Investment in life sciences, one of the hottest commercial property sectors during the pandemic, has slowed dramatically in recent months. But analysts say the slowdown is temporary and that the asset class still has a bright future.
Real estate data firm MSCI Real Assets reported that investment sales of life sciences/R&D assets totaled $7.7 billion during the first half of 2022, down 34 percent year-over-year from a record-breaking first half of 2021, when transaction volume was bolstered by portfolio sales.
During the COVID-19 pandemic, momentum had been strong for the life sciences sector as investment capital migrated away from office properties to property types with a more certain outlook, including life sciences.
There’s been “a lot of euphoria around this sector and still a lot of interest, but maybe a little bit of that bloom has come off the rose,” says Josh King, vice chair with the capital markets team at real estate services firm Cushman & Wakefield. In the last three to four months, commercial real estate as a whole has faced significant headwinds, he notes.

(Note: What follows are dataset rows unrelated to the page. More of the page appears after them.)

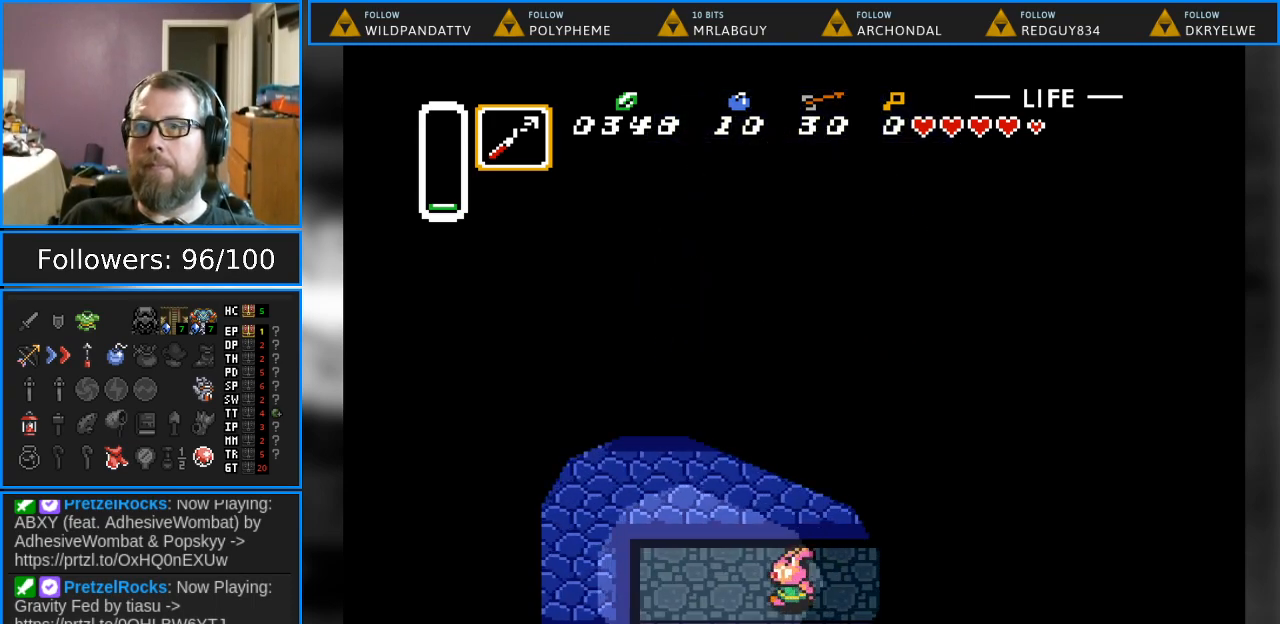
{"buttons": ["DPAD_UP", "DPAD_LEFT"], "events": [[283, "DPAD_UP", "down"]]}
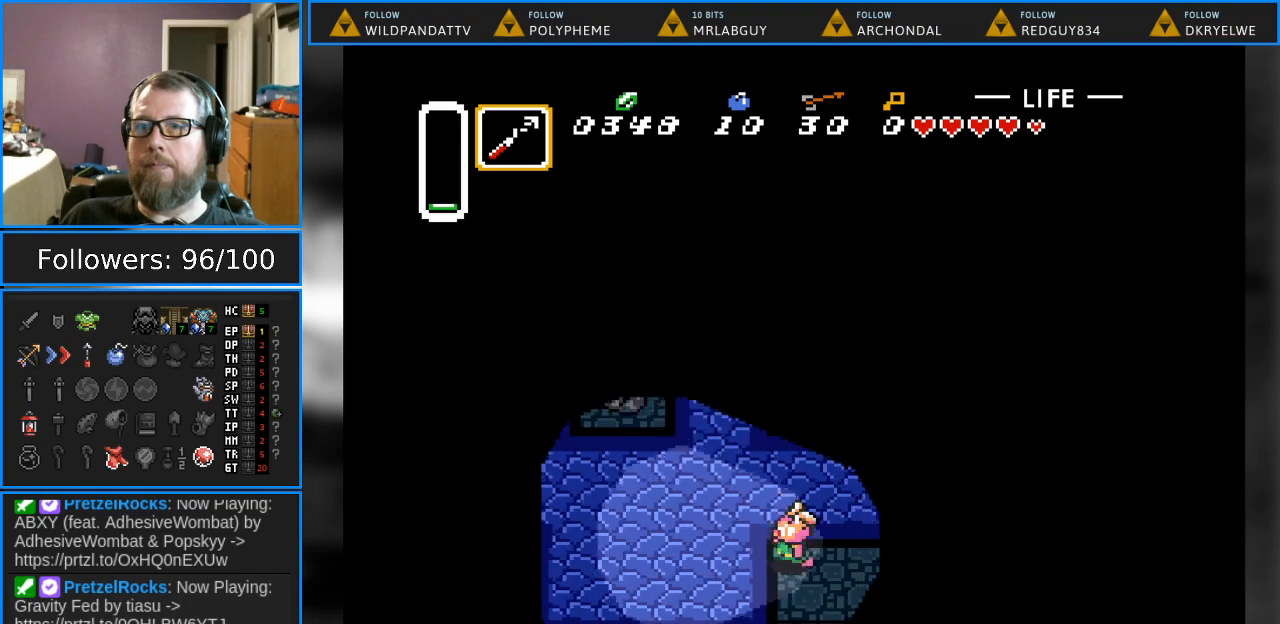
{"buttons": ["DPAD_LEFT"], "events": [[433, "DPAD_UP", "up"]]}
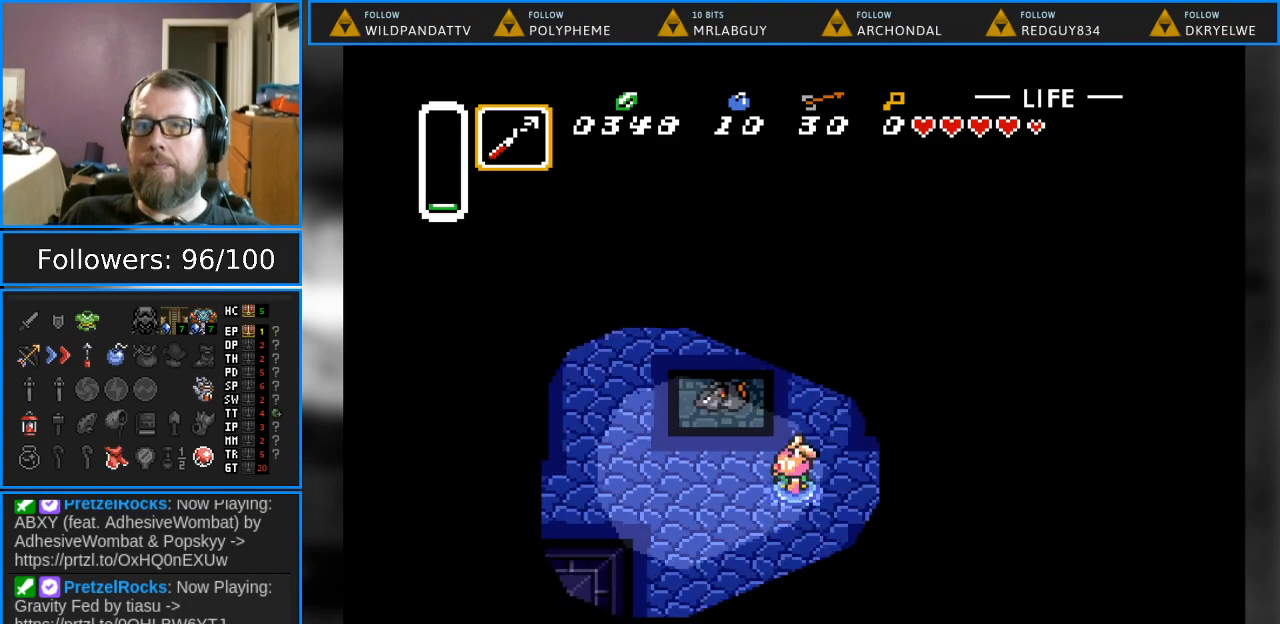
{"buttons": ["DPAD_LEFT"], "events": []}
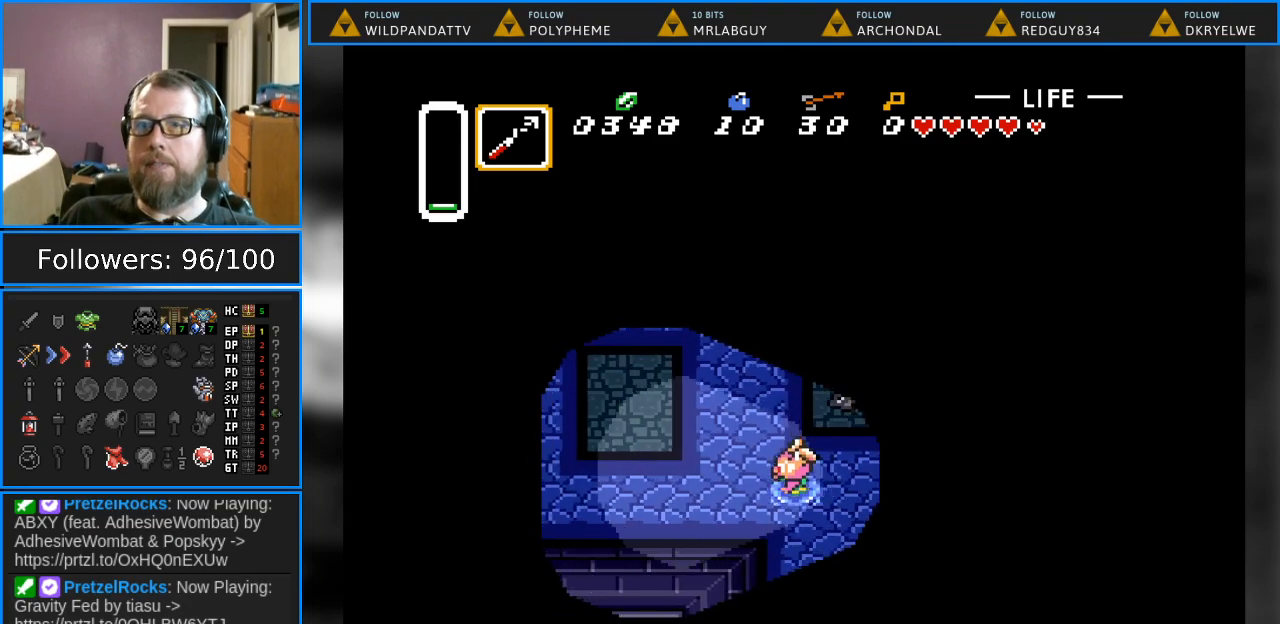
{"buttons": ["DPAD_UP", "DPAD_LEFT"], "events": [[300, "DPAD_UP", "down"]]}
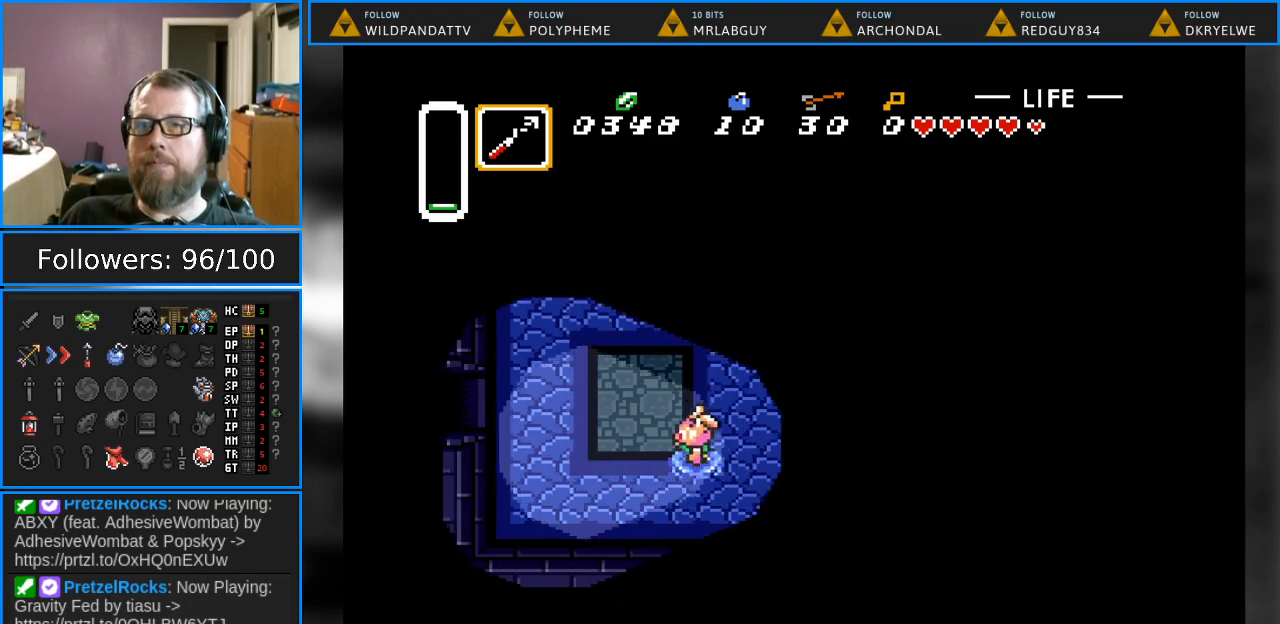
{"buttons": ["DPAD_LEFT"], "events": [[300, "DPAD_UP", "up"]]}
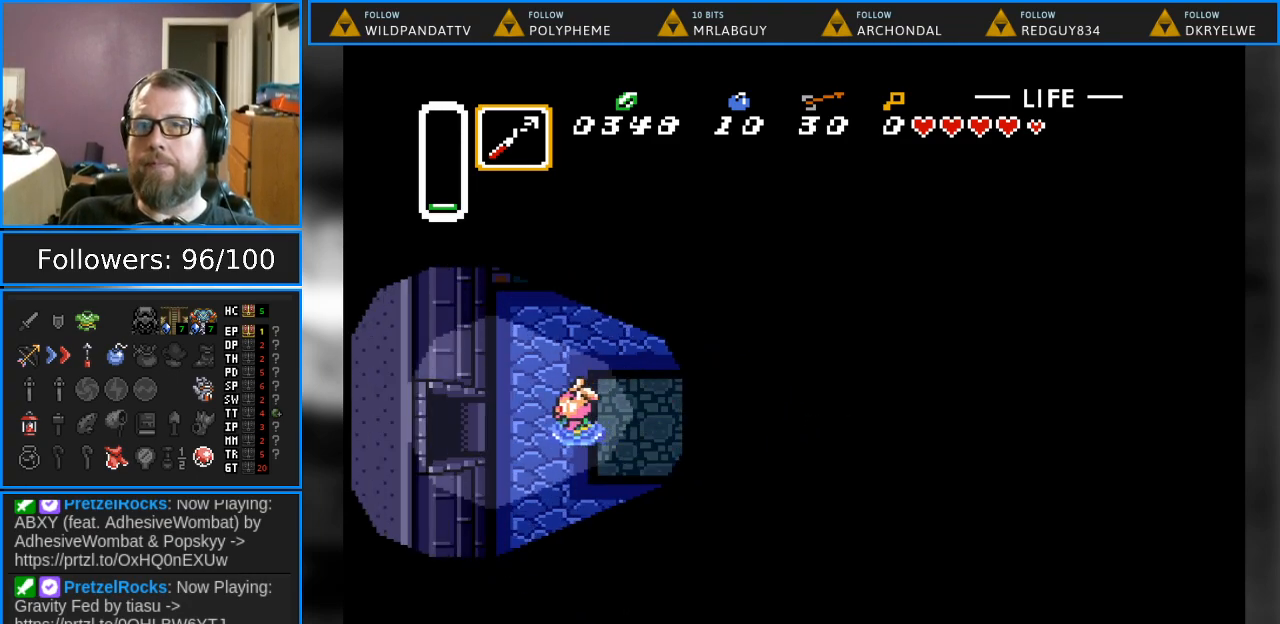
{"buttons": ["DPAD_LEFT"], "events": []}
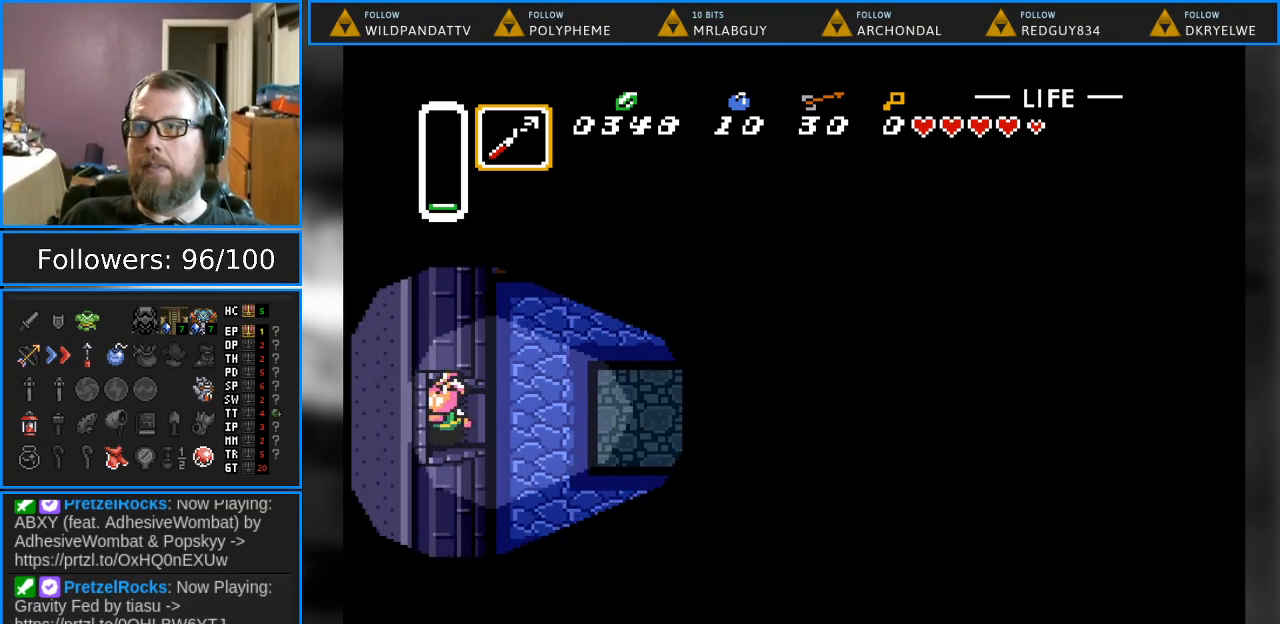
{"buttons": ["DPAD_LEFT"], "events": []}
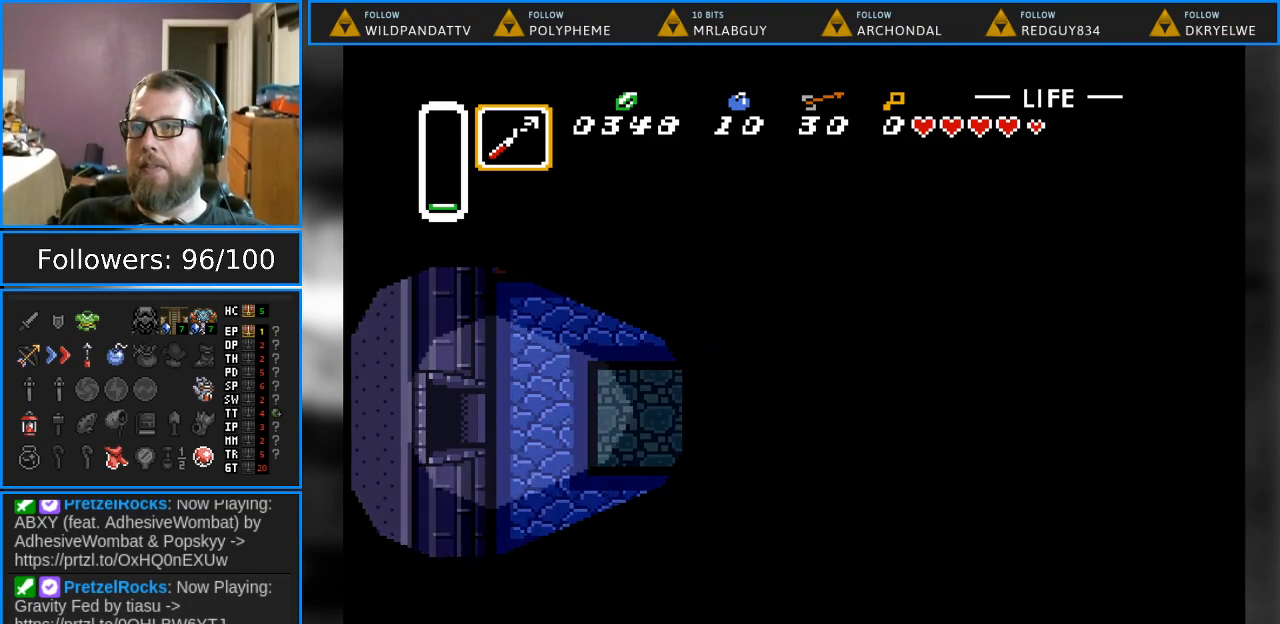
{"buttons": [], "events": [[300, "DPAD_LEFT", "up"]]}
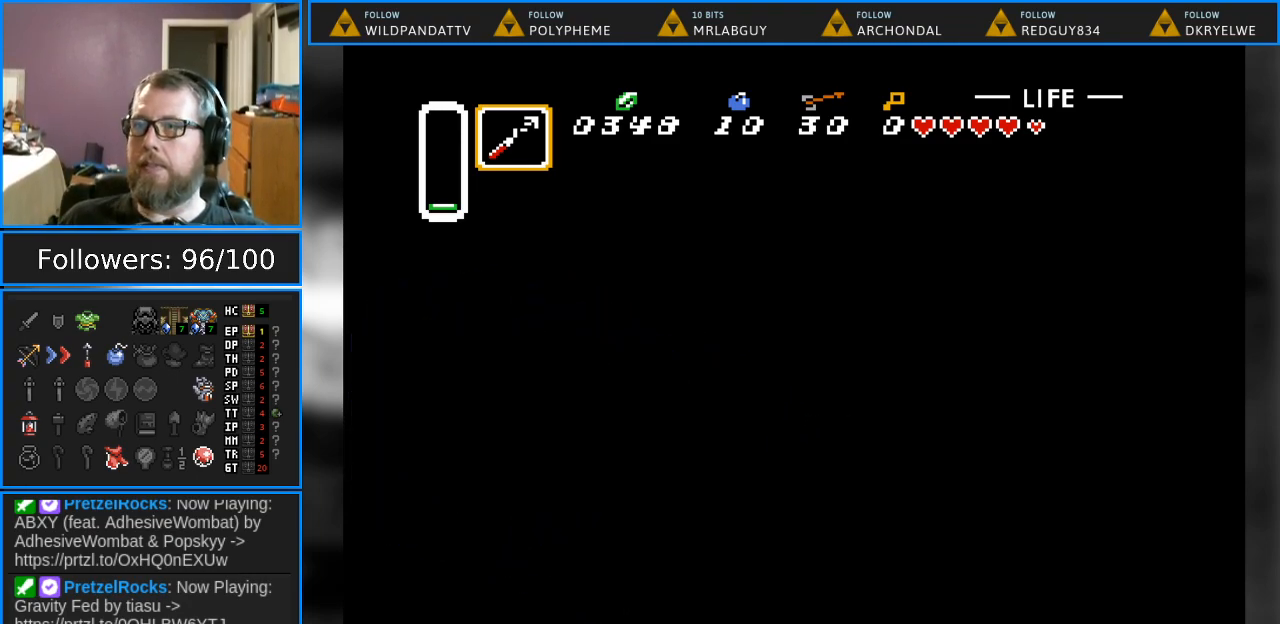
{"buttons": [], "events": []}
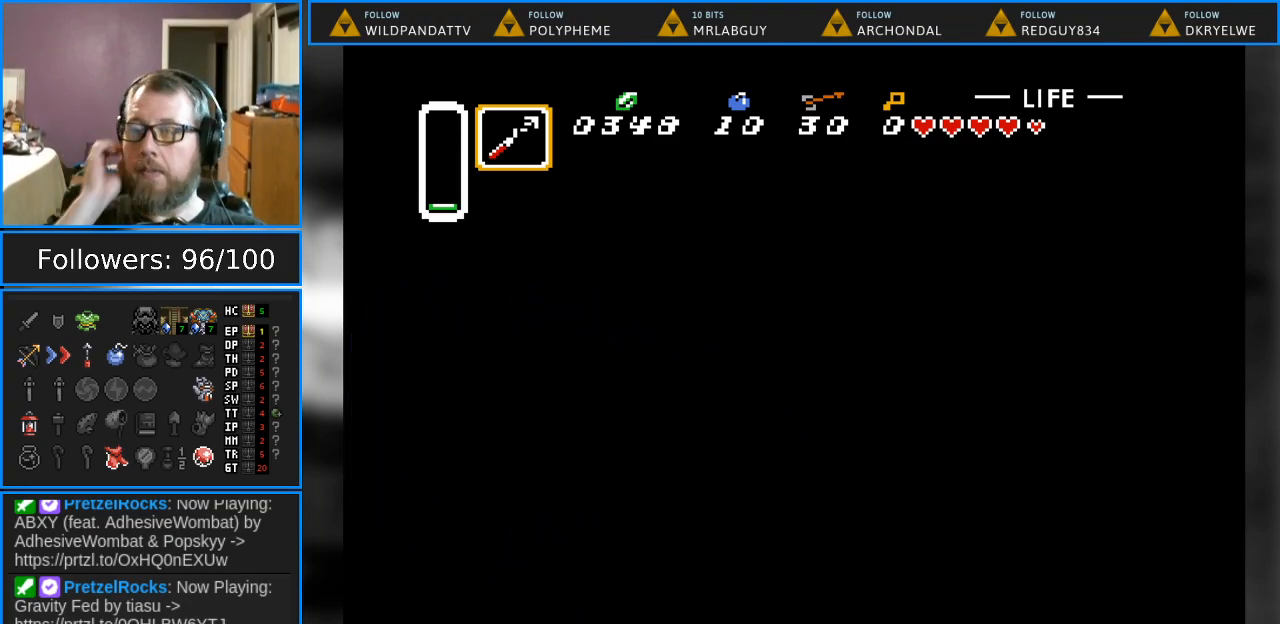
{"buttons": [], "events": []}
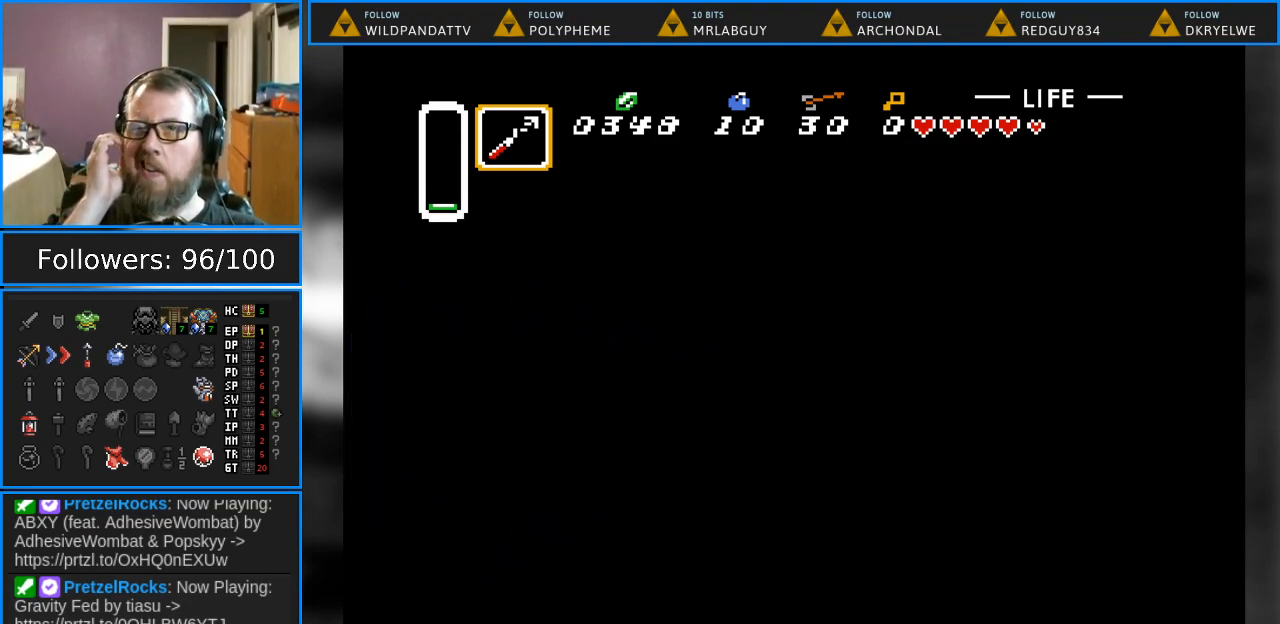
{"buttons": [], "events": []}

“It doesn’t mean [the sector is] dead. We were going like 120 miles per hour, and now we’re going to slow down to 50 to 60 mph,” says Frank Petz, managing director of investment sales at real estate services firm Colliers. “I can tell you there’s less product on the market because sellers don’t want to sell cheap knowing they’re going to be discounted. And there’s not enough buyers to go to market because everyone’s selective and cautious. Those words, selective and cautious, burn my eardrums these days. The bidding pool has diminished greatly.”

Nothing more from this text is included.